Sunday, December 20, 2020

Caricaturas Crónicas: «António, o premiado» por Osvaldo Macedo de Sousa (in Diário de Notícias de 26/10/1986)

Atraído pelas «artes públicas», como interferência no quotidiano monótono das pessoas, quando terminou o curso de pintura preferiu «a comunicação com as massas a ser fechado numa sala de colecionador» e dessa forma nasceu o designer gráfico e o cartoonista.

 

No índice onomástico português, o nome António não só é comum, como predominante. O primeiro António a celebrar-se foi o santo, aquele que dá um feriado aos lisboetas, e que reconstruia as «bilhas» milagrosamente. Entretanto, a história deu mais uns tantos Antónios, um deles, rei sem súbditos, até que recentemente veio outro que de santo nada tinha, mesmo provindo de uma terra dita santa de dar, o qual foi perito em partir a «bilha» a muita gente.

O António de que quero falar, nem conserta nem destrói bilhas, arranha-as apenas, para despi-las do verniz rançoso e mostrar a outra face da verdade crítica. Falo do A.A., ou seja o António Antunes, conhecido no cartoonismo simplesmente por António.

Nascido em 1953, inicia a sua carreira de cartoonista um mês antes da revolução de Abril (1974), no prestigioso jornal «República». Pertencendo a essa geração do pós-revolução, que proliferou nos jornais com qualidade e quantidade, ele foi dos poucos que sobreviveram neste meio: «os jornais portugueses não ajudaram os bons cartoonistas, e não exigiram qualidade aos que colaboram. Depois do 25 de Abril houve uma invasão, mas não deram condições, e outros falharam. Os jornais não têm consciência da arte. O “Diário de Notícias” talvez seja especial, porque tem 3 ou 4 cartoonistas a funcionar, quase sempre como um segundo “Sempre Fixe”».

Imbuído das influências de um Brad Holand, e de um David Levine, partiu  para um caminho laborioso de independência, no enriquecimento de um traço original que se foi fazendo na «Capital», «Diário de Notícias», «Vida Mundial», «O Jornal», «Pão com Manteiga», «O Bisnau» e «Expresso».

Atraído pelas «artes públicas», como interferência no quotidiano monótono das pessoas, quando terminou o curso de pintura preferiu «a comunicação com as massas a ser fechado numa sala de colecionador» e dessa forma nasceu o designer gráfico e o cartoonista, já que este último muito dificilmente sobrevive por si só.

De cunho satírico, o seu desenho, que, apesar de apelidado de «cartoon», é fundamentalmente caricatural, é minucioso na técnica, que raia por vezes o «híper-realismo» em «portrait-charge», e subversivo na ideia, como o deve ser o humor, num trabalho de escalpelização dos pontos fundamentais, apresentando ao público a síntese da ideia, na intenção de liberdade de interpretação para o público. A isso talvez se deva atribuir o seu êxito entre os leitores.

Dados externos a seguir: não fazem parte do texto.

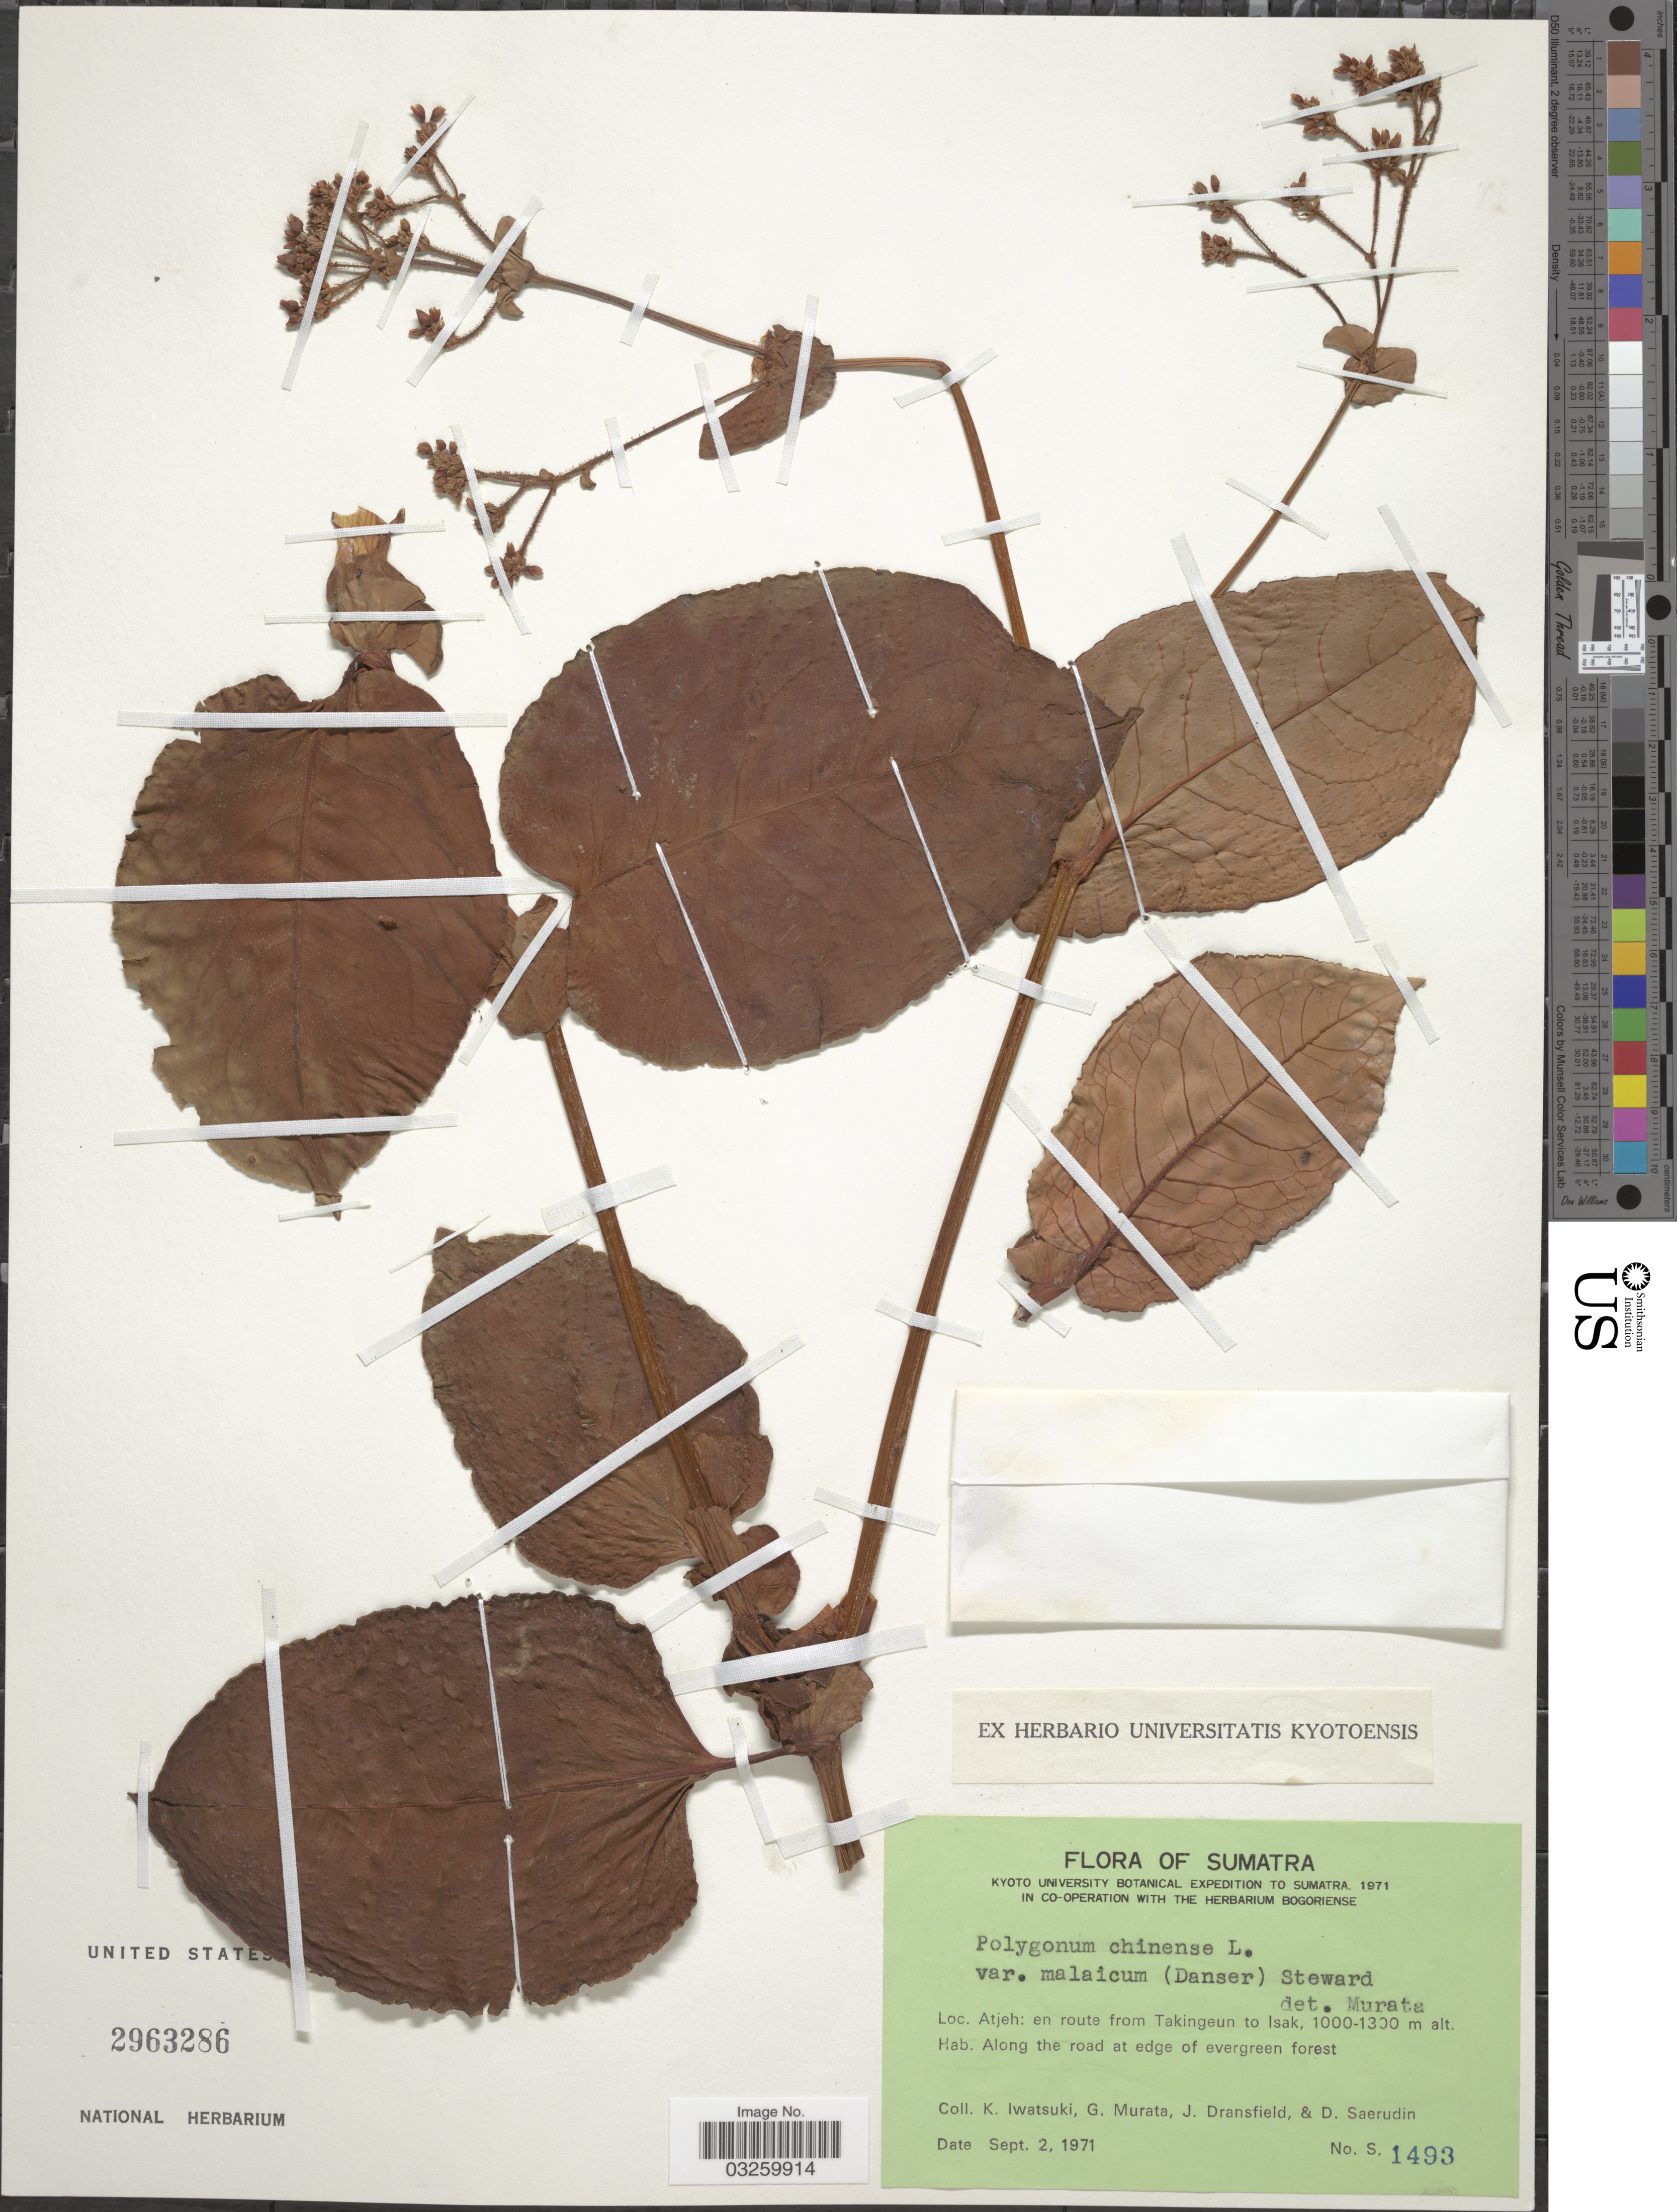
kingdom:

Por outro lado, ele tem sabido resguardar-se do cansaço e consequente quebra de qualidade, porque «há sempre soluções, mas nem sempre são as mais correctas. Por isso, tenho fugido dos diários para os semanários. Preciso de tempo de criação, e o meu processo evolutivo não foi linear por causa dessa obrigatoriedade». Por essa razão trabalha actualmente em exclusividade para o «Expresso», para onde entrou em 1975.

A sua actividade humorística não ficou perdida na efemeridade das páginas dos jornais, publicando esses mesmos desenhos em álbuns como «Kafarnaum» (1976), «Suspensórios» (1983) e «Álbum de Caras» (1985). Paralelamente tem feito várias estatuetas caricaturais, assim como um baralho de «Cartas Políticas».

Dos cartoonistas portugueses, ele é o que tem tido maior preocupação em dar a conhecer o nosso humor no estrangeiro, participando em múltiplos Salões de Cartoon, sendo por isso, e pela sua qualidade reconhecida, integrado na antologia «The 1970’s Best Political Cartoons of the decad» (N.Y.), assim como no «Views of the World» (NY).

De realçar o Grande Prémio do XX Internacional Salon of Cartoon – Montreal, conquistado em 1983, e a consagração repetida neste ano de 1986 no mesmo Salon, agora XXIII. Se fosse desportista teria merecido o realce de primeira página, como é um artista-humorista merece uma ou outra pequena referência.